The Sopwith Sociable (or sometimes Churchill or Tweenie) was a British single-engined two-seat tractor configuration biplane designed and built by Sopwith for the Royal Naval Air Service.

==Design and development==
The Sociable, so called because the crew were seated side-by side rather than in tandem, was ordered by the British Admiralty for use as a training aircraft by the Royal Naval Air Service. It was two-bay biplane powered by a 100 hp Gnome Monosoupape radial.
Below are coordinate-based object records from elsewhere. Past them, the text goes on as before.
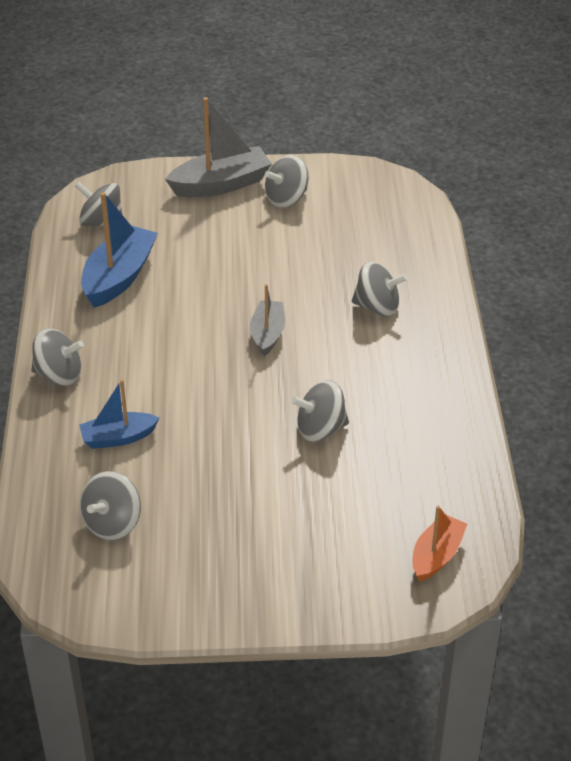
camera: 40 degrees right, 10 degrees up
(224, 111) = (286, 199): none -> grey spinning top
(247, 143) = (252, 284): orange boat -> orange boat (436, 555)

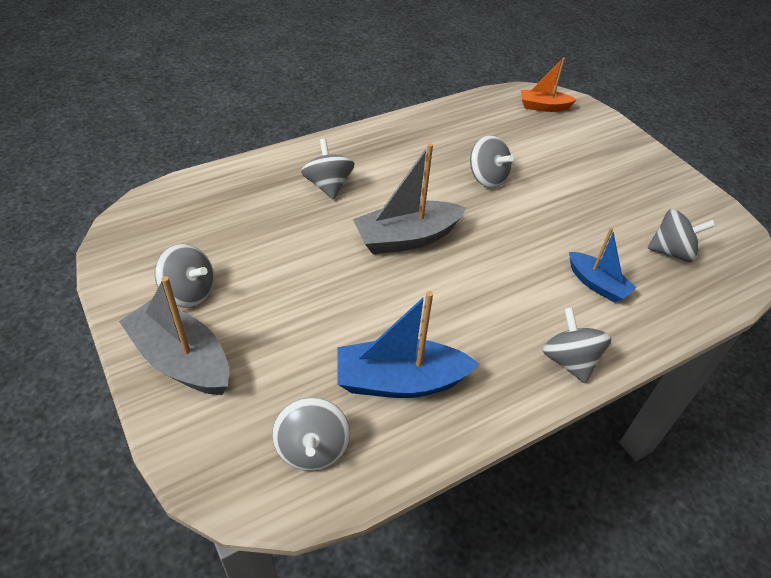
camera: 120 degrees left, 5 degrees up
(267, 334) = (406, 238): grey boat -> grey boat, size x1.64

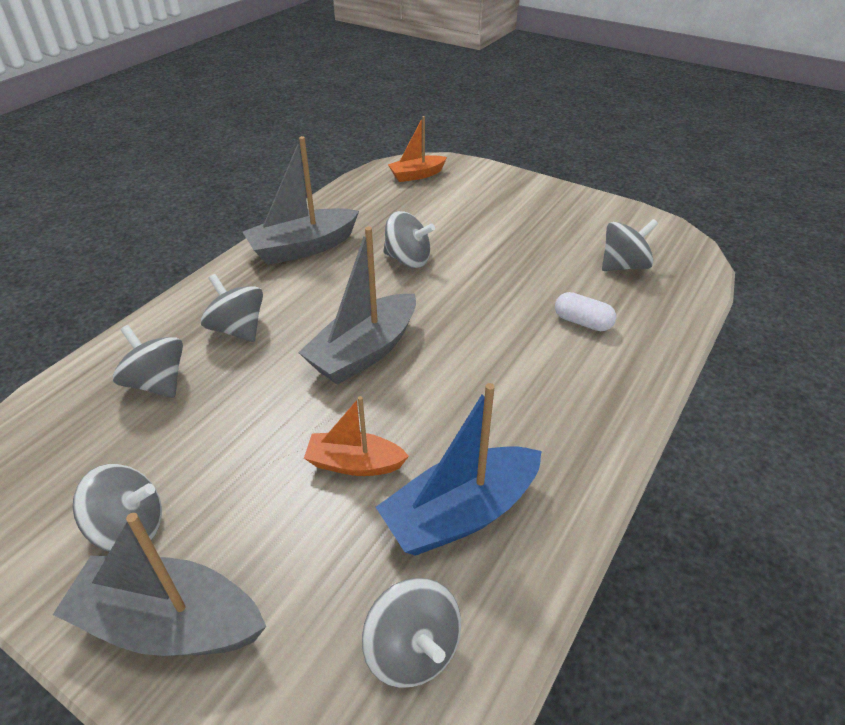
camera: 25 degrees left, 5 degrees down
(350, 314) = (355, 463): none -> orange boat
(412, 139) = (303, 248): none -> grey boat
(569, 360) = (612, 408): grey spinning top -> grey spinning top (157, 383)
(597, 284) = (582, 322): blue boat -> white capsule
The Sociable was given serial number 149 by the Admiralty and first flew from Brooklands on 17 February 1914.

==Operational history==
Two days after its first flight, the Sociable was delivered to Hendon on 19 February 1914. The next day the First Lord of the Admiralty Winston Churchill flew in it as a passenger; it afterwards gained the nickname the "Sopwith Churchill". It was based at Eastchurch when on 25 March 1914 it spun into the ground on take-off.

Repaired by Sopwith it was delivered to No. 3 Squadron RNAS in Belgium in September 1914. It was fitted with an additional fuel tank and a bomb rack and was used on an abortive attempt to bomb a German airship shed at Cologne on 22 September 1914. It was transferred to No. 1 Squadron RNAS but broke an axle on take-off from Antwerp, damaging the landing gear and badly damaging the upper wing. While awaiting repair at Antwerp it was abandoned following the advance of German troops.